Dentro de quatro paredes é difícil saber exatamente o que acontece. Quando o assunto é a relação entre os patrões e os empregados domésticos, é ainda mais complicado de entender de perto como a interação funciona. Interessada em analisar esses laços, a socióloga francesa Alizée Delpierre passou por dezenas de mansões na Riviera Francesa – e até trabalhou como doméstica para observar melhor esta dinâmica de trabalho. “Ao me tornar uma empregada nas casas dos ricos, pude ver que entre os empregados existem hierarquias, relações de amizade, de amor, mas também de competição”, disse à BBC sobre o motivo de sua pesquisa, que resultou no livro Servir les riches – Les domestiques chez les grandes fortunes (Servir aos Ricos – O trabalho doméstico nas casas de milionários, ainda não disponível no Brasil).
No tempo em que trabalhou nas casas dos franceses abastados, Delpierre notou as diferentes relações entre os empregados e os patrões. Alguns são vistos como “membro da família” – funcionários que compartilham laços emocionais com os chefes. “Quando você mora com uma pessoa — seja quem for —, inevitavelmente acaba criando uma relação que não é apenas de trabalho. Há emoções, afeto, até amor: amor pelos patrões, amor pelas crianças dos patrões. É uma relação quase familiar. Dizer que os empregados ‘fazem parte da família’ não pode ser entendido apenas como uma retórica hipócrita. As emoções são reais”.
Esse envolvimento emocional, no entanto, não é necessariamente positivo. De acordo com Delpierre, como os empregados são tratados quase como parentes, os ricos se sentem à vontade para pedir o que quiserem. “Mas, ao mesmo tempo, também se preocupam com eles — com a saúde deles e de seus familiares, por exemplo. Encontrei muitos empregados que viviam nas casas dos patrões com seus próprios filhos, e os ricos pagavam a escola, a comida, o médico etc. É uma relação ambivalente”.
Há também uma parcela de empregados que sofre preconceito e sendo até mesmo oprimida pelos patrões. Nos anos em que estudou essa relação, a socióloga observou que na maioria das casas havia áreas separadas para os funcionários. “Nas casas dos ricos, os empregados não podem circular por todas as áreas. Não podem usar a piscina, não podem ir para as partes da casa onde os ricos se reúnem com seus amigos. Não têm liberdade de circulação. Nas casas maiores que vi, há corredores diferentes para os empregados e para os patrões, para que os patrões não vejam os empregados o tempo todo”.

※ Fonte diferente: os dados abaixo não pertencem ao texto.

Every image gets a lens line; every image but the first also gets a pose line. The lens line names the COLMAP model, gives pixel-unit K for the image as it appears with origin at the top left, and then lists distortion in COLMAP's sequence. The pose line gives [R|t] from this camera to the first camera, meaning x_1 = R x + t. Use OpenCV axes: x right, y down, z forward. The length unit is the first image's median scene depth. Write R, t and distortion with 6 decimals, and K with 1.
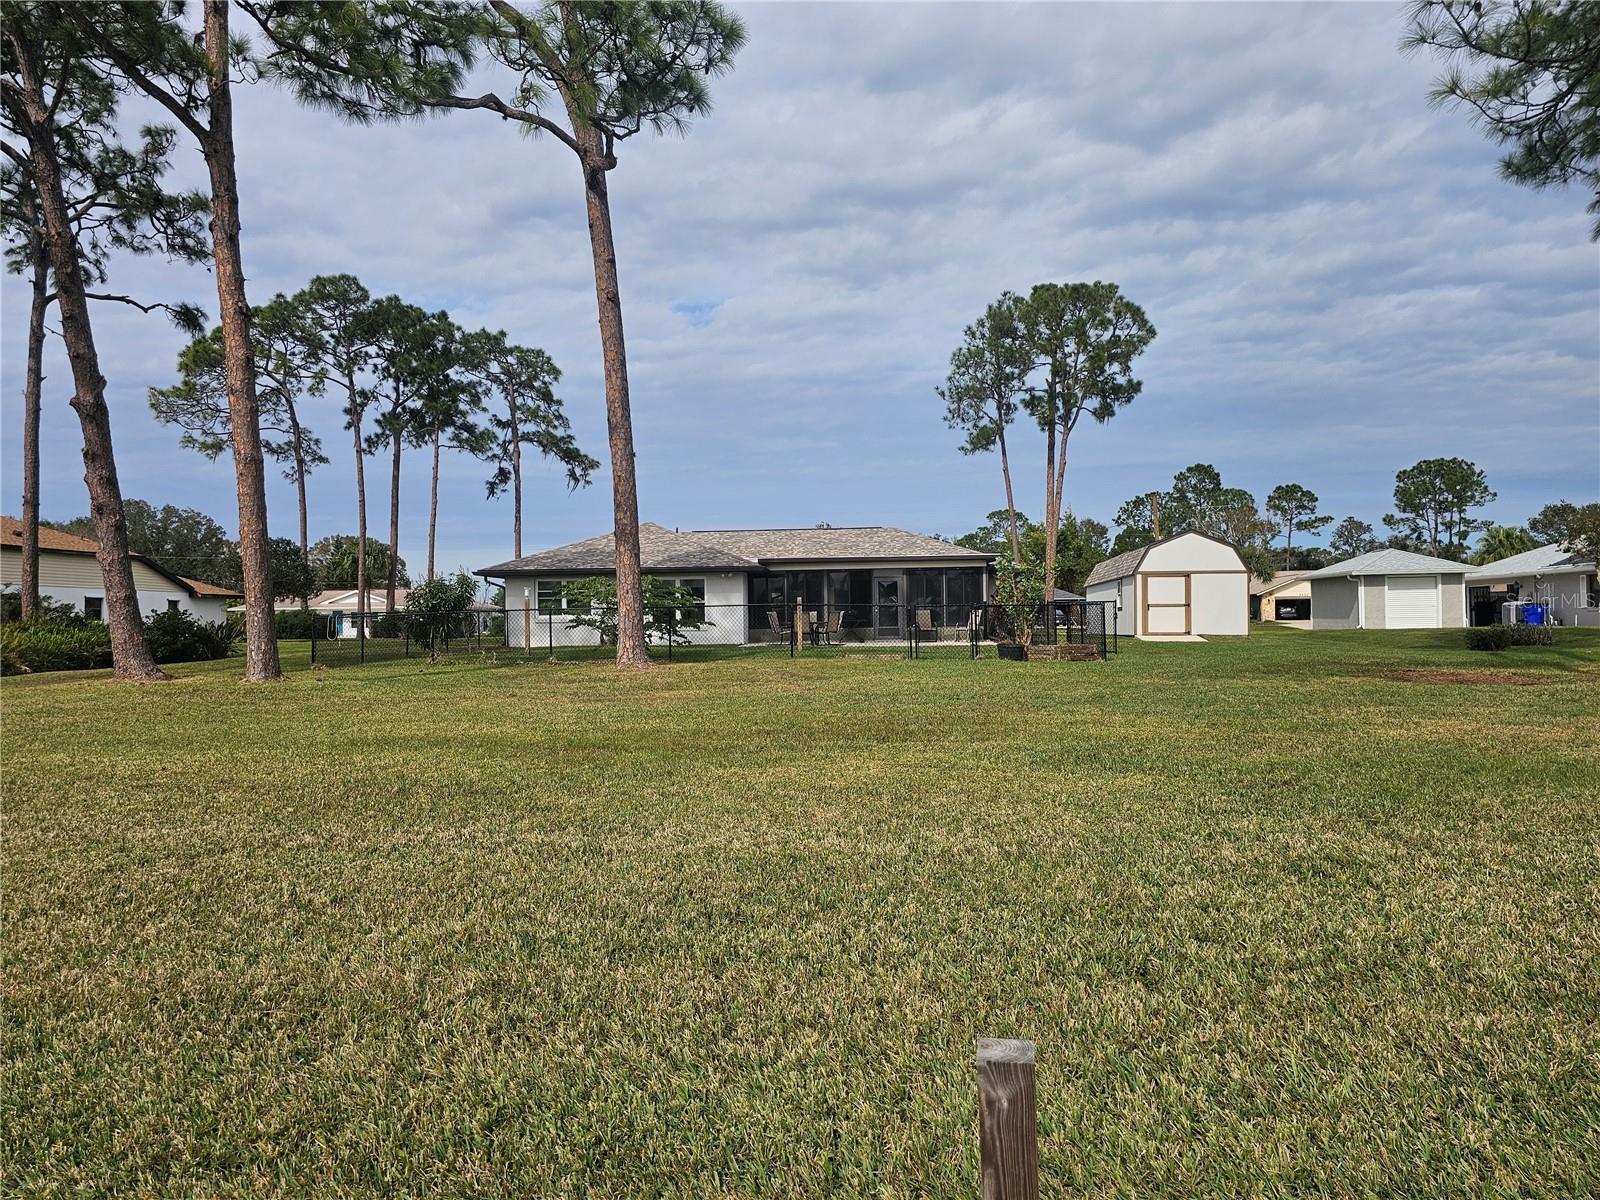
lens RADIAL K [[1078.1, 0, 787.7], [0, 1078.1, 599.9], [0, 0, 1]] dist [0.061948, -0.055926]
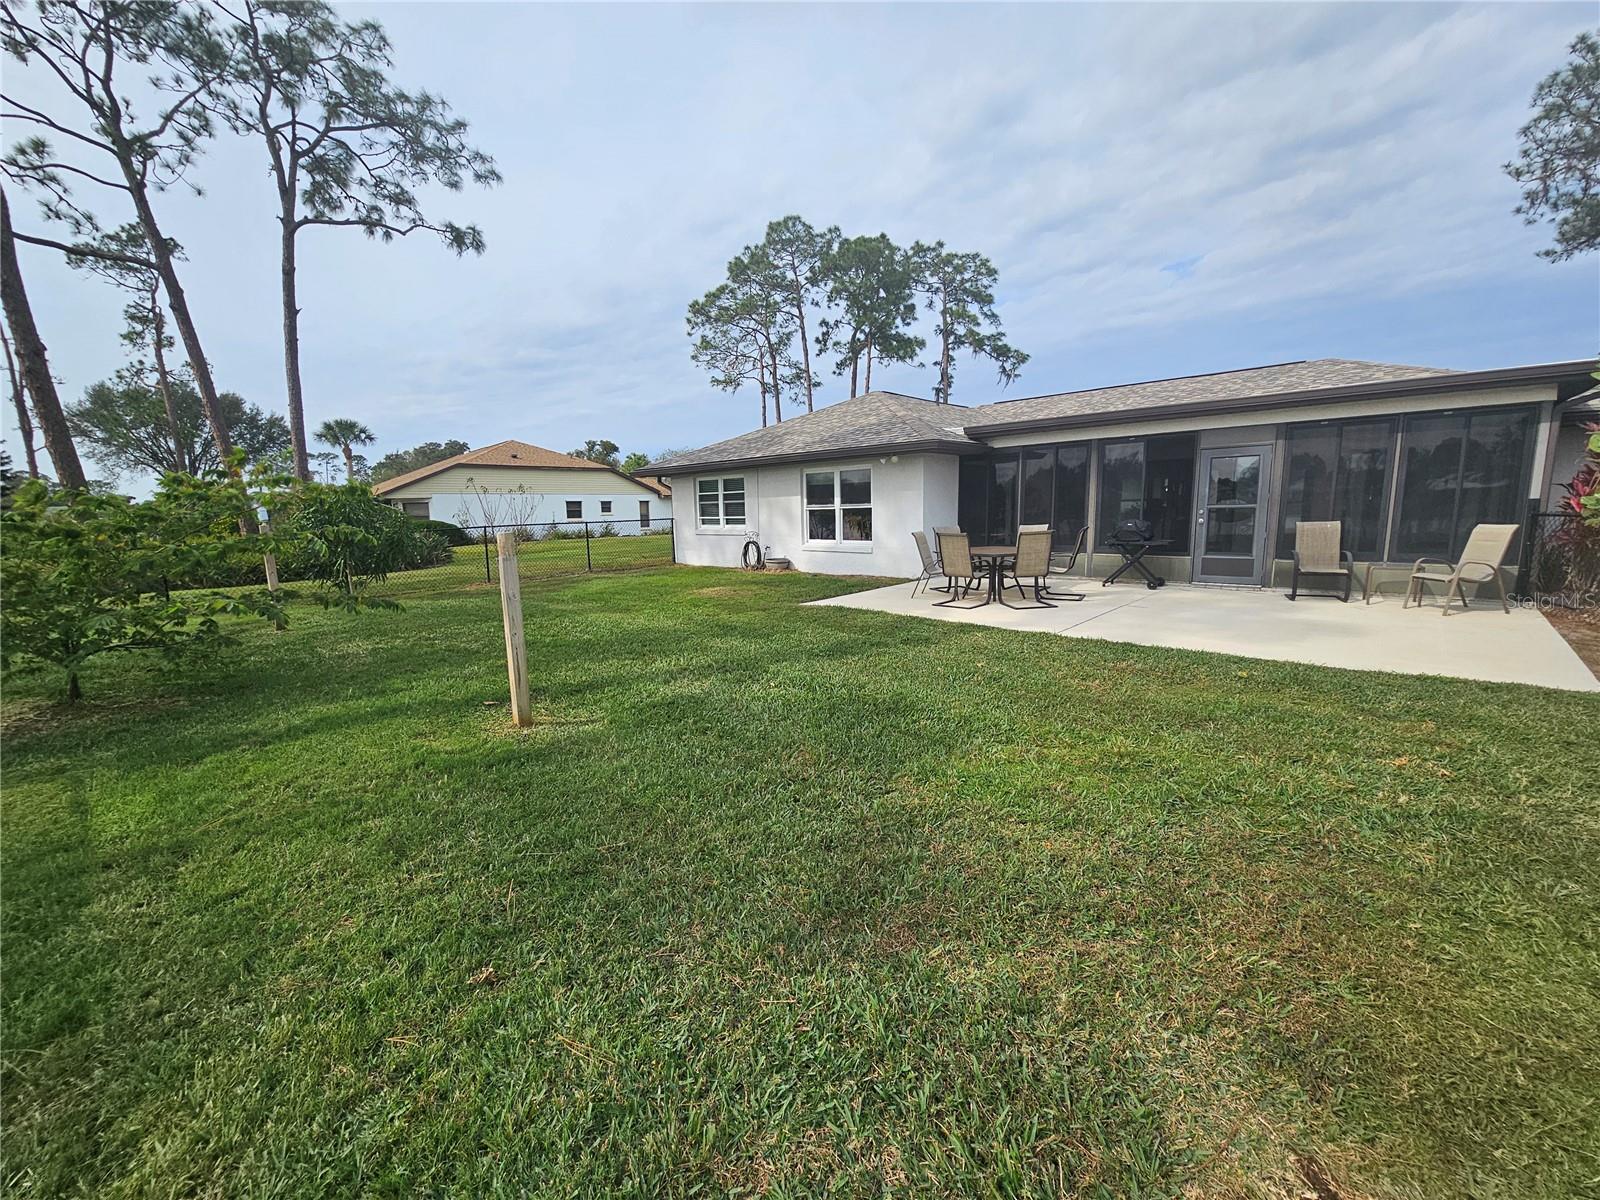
lens RADIAL K [[666.2, 0, 789.0], [0, 666.2, 607.5], [0, 0, 1]] dist [-0.006390, -0.000853]
pose [[0.780666, 0.085117, -0.619124, 0.069554], [0.027985, 0.984926, 0.170695, -0.004114], [0.624321, -0.150582, 0.766517, 0.364580]]
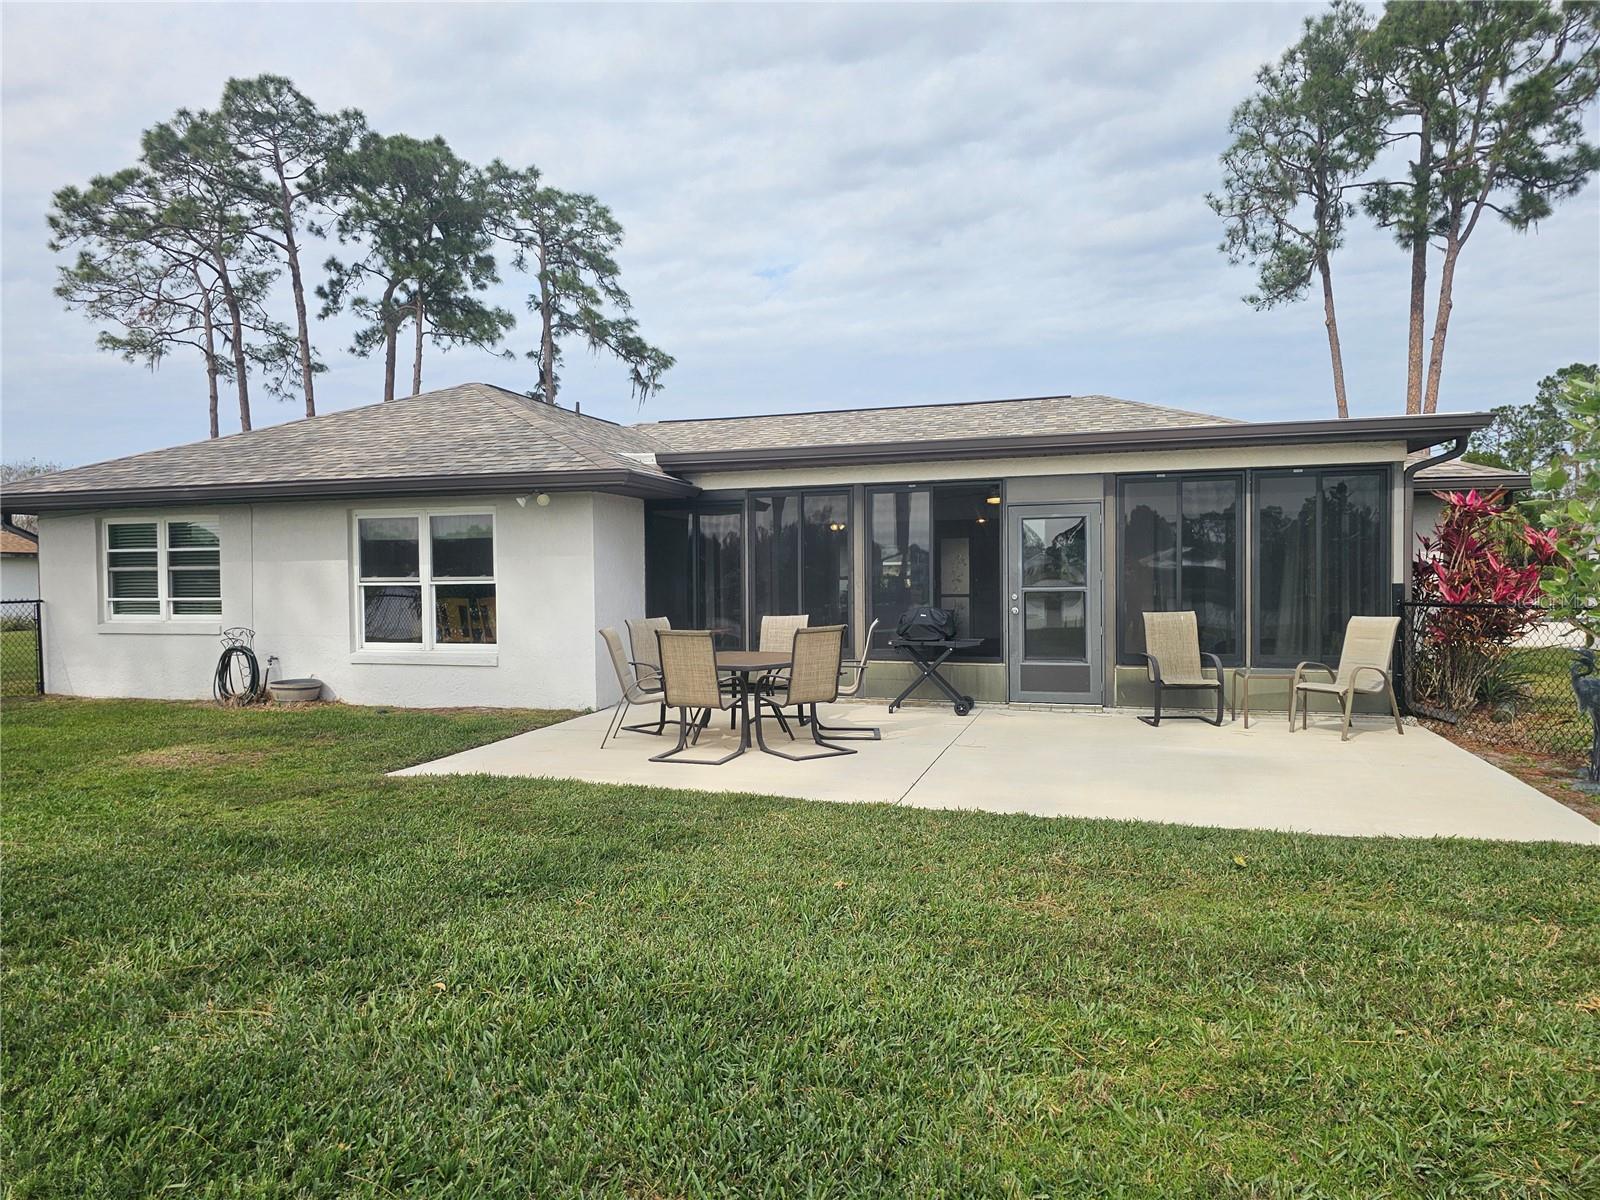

O trabalho de doméstica também envolve risco à violação dos direitos trabalhistas. Como o emprego é em ambiente da vida privada de alguém, não há testemunhas para relatar uma situação de abuso. “Na maioria das vezes, os ricos não têm realmente medo dos empregados, porque sabem que detêm todo o poder. Sabem que, sem o dinheiro deles, os empregados não são nada. Sem suas casas, os empregados não têm onde dormir”.
Mas se há casos em que os funcionários são explorados, por que eles não buscam outros empregos? Para Delpierre, a resposta é pelo salário que ganham. Na França, por exemplo, uma babá pode ganhar até 12 mil euros – o salário mínimo é de 1.800 euros.